Trimming was performed using the [vocab-trimmer] (release soon) tool, which follows this pipeline:

  1. Vocabulary analysis — Each token in the original tokenizer is classified by Unicode script (Latin, CJK, Cyrillic, Arabic, etc.).
  2. Selective filtering — Only Latin and Greek scripts are kept. Special tokens (EOS, BOS, PAD, etc.) and multimodal tokens are always preserved.
  3. ID remapping — A continuous old_id → new_id mapping is built to compact the vocabulary with no gaps.
  4. Weight slicing — Only the rows of the embedding matrices corresponding to retained tokens are extracted. The lm_head and embed_tokens layers are recalibrated.
  5. Configuration reconstructiontokenizer_config.json, tokenizer.json, config.json, and the vocabulary are rebuilt with the new IDs. Chat templates and special tokens are preserved verbatim.
  6. Verification — Consistency between tokenizer and weights is validated (special token IDs < vocab_size, functional chat template, etc.).

⚠️ Limitations

  • Unsupported languages — This model cannot generate text in Chinese, Japanese, Korean, Russian, Arabic, Thai, Hindi, Bengali, Hebrew, or any other language whose tokens were removed. Prompts in these languages will not be understood correctly.
  • Supported languages — Functional languages include English, French, German, Spanish, Italian, Portuguese, Dutch, Polish, Romanian, Hungarian, and Greek.
  • Code & Math — Programming and mathematical tokens are preserved (they primarily use Latin encoding). No loss of capability is expected in these domains.
  • Emojis & Symbols — Common Unicode symbols and emojis are retained if they fall within the selected scripts.

💡 Usage

from transformers import AutoModelForCausalLM, AutoTokenizer

model_id = "your-namespace/Qwen3.5-0.8B-Trimmed"

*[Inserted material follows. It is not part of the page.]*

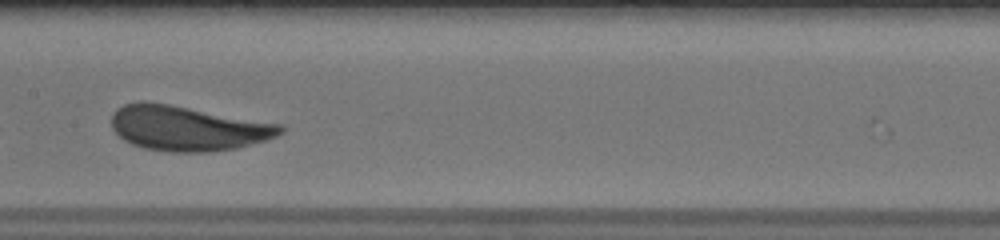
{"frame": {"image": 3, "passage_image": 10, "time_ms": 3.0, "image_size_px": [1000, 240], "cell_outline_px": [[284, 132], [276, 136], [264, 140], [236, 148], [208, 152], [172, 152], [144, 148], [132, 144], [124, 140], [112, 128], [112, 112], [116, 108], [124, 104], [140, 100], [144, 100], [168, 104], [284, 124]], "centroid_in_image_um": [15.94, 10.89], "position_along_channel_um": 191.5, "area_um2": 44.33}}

tokenizer = AutoTokenizer.from_pretrained(model_id)
model = AutoModelForCausalLM.from_pretrained(model_id, device_map="auto")

inputs = tokenizer("Explain quantum computing in simple terms.", return_tensors="pt").to(model.device)
outputs = model.generate(**inputs, max_new_tokens=256)
print(tokenizer.decode(outputs[0], skip_special_tokens=True))

📝 License

This model is derived from Qwen/Qwen3.5-0.8B and follows its original license. The trimming tool [vocab-trimmer]release soon is available under the MIT License.